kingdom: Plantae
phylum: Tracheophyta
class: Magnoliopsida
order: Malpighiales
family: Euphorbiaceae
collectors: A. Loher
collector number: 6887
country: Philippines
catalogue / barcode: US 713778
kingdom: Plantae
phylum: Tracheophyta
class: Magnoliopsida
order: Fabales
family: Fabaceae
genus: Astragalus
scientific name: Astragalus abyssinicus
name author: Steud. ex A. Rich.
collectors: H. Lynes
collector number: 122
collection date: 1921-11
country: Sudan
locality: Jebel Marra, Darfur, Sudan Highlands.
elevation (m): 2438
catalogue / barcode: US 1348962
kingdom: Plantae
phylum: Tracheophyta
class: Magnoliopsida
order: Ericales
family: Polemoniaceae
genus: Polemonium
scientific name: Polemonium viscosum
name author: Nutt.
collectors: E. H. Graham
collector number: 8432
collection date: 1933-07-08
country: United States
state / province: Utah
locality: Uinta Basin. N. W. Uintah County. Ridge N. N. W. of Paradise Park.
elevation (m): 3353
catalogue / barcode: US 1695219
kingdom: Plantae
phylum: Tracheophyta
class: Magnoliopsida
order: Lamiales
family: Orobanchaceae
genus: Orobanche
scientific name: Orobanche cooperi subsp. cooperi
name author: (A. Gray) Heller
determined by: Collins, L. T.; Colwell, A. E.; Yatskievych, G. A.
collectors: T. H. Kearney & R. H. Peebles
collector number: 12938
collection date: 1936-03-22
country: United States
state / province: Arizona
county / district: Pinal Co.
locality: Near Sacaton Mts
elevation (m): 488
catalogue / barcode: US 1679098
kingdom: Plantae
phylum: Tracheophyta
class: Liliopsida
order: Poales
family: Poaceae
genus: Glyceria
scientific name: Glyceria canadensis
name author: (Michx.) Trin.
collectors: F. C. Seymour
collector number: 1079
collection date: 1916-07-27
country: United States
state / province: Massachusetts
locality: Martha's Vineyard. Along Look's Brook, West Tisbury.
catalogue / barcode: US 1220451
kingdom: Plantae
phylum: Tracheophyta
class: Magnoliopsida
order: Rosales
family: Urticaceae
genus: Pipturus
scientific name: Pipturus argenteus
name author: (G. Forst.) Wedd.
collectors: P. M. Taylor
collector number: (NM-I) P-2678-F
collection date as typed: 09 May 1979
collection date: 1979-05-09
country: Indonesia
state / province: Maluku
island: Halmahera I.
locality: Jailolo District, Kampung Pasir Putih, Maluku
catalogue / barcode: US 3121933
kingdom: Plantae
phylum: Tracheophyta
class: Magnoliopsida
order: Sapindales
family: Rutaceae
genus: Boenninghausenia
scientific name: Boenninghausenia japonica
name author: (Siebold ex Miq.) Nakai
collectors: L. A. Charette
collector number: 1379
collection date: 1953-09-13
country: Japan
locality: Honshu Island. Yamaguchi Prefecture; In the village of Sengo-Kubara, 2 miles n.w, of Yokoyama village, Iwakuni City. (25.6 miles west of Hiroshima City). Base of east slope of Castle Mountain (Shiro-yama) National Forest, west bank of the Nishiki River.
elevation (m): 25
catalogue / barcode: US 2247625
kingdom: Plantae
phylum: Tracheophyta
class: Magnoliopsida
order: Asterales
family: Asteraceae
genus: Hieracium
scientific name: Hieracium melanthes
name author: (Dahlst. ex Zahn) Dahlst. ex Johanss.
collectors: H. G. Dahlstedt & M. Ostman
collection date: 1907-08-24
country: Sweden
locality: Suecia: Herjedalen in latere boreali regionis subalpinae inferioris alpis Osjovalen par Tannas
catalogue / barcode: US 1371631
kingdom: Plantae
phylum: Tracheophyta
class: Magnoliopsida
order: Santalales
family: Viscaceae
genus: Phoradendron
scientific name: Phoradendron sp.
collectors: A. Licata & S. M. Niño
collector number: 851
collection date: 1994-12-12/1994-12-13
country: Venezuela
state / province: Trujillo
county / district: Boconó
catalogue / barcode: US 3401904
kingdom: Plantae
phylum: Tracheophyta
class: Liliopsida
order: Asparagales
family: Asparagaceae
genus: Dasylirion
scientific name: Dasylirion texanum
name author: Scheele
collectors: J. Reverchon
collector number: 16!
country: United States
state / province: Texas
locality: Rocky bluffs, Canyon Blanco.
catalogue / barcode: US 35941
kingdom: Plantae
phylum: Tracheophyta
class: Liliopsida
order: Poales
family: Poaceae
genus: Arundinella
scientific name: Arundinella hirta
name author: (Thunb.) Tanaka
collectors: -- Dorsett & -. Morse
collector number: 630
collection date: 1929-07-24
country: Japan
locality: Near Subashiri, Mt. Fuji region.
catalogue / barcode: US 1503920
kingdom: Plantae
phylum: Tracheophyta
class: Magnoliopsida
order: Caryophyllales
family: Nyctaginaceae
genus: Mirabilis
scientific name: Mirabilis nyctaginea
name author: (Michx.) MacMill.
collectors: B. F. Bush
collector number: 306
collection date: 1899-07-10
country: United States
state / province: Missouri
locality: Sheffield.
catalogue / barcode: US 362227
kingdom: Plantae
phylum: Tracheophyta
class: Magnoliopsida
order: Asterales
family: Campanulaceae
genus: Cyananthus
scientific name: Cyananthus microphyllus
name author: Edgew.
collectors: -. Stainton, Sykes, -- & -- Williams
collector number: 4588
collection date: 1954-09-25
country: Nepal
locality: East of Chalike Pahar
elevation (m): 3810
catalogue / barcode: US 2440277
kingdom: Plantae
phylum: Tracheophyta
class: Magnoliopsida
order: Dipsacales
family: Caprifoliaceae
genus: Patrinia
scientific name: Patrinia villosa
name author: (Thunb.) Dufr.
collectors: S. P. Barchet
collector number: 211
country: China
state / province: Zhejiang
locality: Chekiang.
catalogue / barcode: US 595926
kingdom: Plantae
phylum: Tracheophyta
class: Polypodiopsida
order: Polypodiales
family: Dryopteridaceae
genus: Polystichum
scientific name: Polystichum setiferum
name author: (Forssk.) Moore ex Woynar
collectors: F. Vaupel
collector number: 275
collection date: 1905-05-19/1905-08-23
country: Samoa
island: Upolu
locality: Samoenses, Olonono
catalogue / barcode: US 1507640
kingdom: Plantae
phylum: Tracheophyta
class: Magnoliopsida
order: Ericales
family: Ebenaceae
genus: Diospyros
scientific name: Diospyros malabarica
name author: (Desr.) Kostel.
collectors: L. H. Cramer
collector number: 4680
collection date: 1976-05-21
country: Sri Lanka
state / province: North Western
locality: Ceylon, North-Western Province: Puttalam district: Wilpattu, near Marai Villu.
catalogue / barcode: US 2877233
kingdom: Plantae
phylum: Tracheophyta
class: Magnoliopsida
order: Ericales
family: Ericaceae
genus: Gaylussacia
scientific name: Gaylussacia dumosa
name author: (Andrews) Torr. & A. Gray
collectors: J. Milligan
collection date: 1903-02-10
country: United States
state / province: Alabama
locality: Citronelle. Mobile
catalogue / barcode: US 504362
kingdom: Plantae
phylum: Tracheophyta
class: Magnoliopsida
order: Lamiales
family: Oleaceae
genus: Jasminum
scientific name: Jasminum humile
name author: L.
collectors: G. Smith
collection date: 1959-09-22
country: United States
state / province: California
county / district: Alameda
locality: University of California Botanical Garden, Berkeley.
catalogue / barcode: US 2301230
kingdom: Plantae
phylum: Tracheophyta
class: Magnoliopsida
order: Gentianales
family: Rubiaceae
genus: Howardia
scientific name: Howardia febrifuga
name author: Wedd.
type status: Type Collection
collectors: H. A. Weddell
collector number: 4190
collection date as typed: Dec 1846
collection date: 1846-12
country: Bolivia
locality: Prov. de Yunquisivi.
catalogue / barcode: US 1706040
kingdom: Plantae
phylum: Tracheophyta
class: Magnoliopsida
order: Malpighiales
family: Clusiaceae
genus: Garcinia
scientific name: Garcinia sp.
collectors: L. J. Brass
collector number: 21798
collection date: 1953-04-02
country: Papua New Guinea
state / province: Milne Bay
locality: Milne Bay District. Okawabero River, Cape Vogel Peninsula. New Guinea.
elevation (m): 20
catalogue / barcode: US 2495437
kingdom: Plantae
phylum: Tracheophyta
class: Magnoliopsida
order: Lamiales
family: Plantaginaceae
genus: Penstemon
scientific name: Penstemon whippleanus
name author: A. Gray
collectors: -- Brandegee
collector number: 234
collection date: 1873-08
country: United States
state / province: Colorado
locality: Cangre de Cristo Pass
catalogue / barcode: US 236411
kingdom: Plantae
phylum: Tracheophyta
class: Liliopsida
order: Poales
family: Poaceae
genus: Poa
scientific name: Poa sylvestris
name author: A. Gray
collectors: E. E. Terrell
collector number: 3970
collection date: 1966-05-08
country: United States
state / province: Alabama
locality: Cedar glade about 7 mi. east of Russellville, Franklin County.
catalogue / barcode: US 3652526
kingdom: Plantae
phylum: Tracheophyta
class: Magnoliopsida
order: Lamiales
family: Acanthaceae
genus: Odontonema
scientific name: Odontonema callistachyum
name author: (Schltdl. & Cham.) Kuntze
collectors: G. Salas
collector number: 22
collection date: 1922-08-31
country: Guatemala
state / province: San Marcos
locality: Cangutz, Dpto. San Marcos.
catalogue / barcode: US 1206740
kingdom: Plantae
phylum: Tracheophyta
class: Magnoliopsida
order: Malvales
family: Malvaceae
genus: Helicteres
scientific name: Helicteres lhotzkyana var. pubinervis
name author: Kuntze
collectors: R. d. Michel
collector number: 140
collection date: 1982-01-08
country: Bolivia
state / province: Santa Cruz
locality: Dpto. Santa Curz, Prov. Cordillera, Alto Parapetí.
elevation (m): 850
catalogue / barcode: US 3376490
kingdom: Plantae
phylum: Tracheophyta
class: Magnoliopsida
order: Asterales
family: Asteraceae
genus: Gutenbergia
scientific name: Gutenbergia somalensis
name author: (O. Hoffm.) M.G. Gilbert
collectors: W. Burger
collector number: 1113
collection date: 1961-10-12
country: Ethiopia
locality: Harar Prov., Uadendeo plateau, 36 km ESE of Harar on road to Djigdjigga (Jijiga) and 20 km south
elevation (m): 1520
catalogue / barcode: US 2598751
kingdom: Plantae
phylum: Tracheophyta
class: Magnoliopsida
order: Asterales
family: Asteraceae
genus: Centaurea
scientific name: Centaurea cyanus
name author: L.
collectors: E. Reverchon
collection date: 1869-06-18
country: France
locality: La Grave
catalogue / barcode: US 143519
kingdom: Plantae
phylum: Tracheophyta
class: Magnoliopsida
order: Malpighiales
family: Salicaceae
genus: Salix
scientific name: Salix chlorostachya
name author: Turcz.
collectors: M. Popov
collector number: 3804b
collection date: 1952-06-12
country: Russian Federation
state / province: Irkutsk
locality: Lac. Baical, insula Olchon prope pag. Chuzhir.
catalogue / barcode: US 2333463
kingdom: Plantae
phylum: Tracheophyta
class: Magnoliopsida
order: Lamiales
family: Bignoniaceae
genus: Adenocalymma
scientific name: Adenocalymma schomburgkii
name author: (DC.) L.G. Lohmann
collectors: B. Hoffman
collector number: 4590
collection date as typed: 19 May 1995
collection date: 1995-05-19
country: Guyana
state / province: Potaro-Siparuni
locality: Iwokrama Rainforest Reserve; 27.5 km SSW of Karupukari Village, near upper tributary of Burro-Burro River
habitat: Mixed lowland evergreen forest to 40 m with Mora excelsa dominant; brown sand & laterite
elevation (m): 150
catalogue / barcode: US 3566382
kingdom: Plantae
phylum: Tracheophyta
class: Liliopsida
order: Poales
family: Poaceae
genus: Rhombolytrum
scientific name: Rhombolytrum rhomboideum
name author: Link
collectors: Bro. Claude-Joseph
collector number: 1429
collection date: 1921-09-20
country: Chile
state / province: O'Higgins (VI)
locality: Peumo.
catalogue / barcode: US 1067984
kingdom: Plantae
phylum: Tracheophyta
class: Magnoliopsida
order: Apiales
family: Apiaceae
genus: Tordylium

=-=-=-=-=

Can you reproduce the rows above word for word, from their first line up to and including the line with "locality: Uinta Basin."?

kingdom: Plantae
phylum: Tracheophyta
class: Magnoliopsida
order: Malpighiales
family: Euphorbiaceae
collectors: A. Loher
collector number: 6887
country: Philippines
catalogue / barcode: US 713778
kingdom: Plantae
phylum: Tracheophyta
class: Magnoliopsida
order: Fabales
family: Fabaceae
genus: Astragalus
scientific name: Astragalus abyssinicus
name author: Steud. ex A. Rich.
collectors: H. Lynes
collector number: 122
collection date: 1921-11
country: Sudan
locality: Jebel Marra, Darfur, Sudan Highlands.
elevation (m): 2438
catalogue / barcode: US 1348962
kingdom: Plantae
phylum: Tracheophyta
class: Magnoliopsida
order: Ericales
family: Polemoniaceae
genus: Polemonium
scientific name: Polemonium viscosum
name author: Nutt.
collectors: E. H. Graham
collector number: 8432
collection date: 1933-07-08
country: United States
state / province: Utah
locality: Uinta Basin. N. W. Uintah County. Ridge N. N. W. of Paradise Park.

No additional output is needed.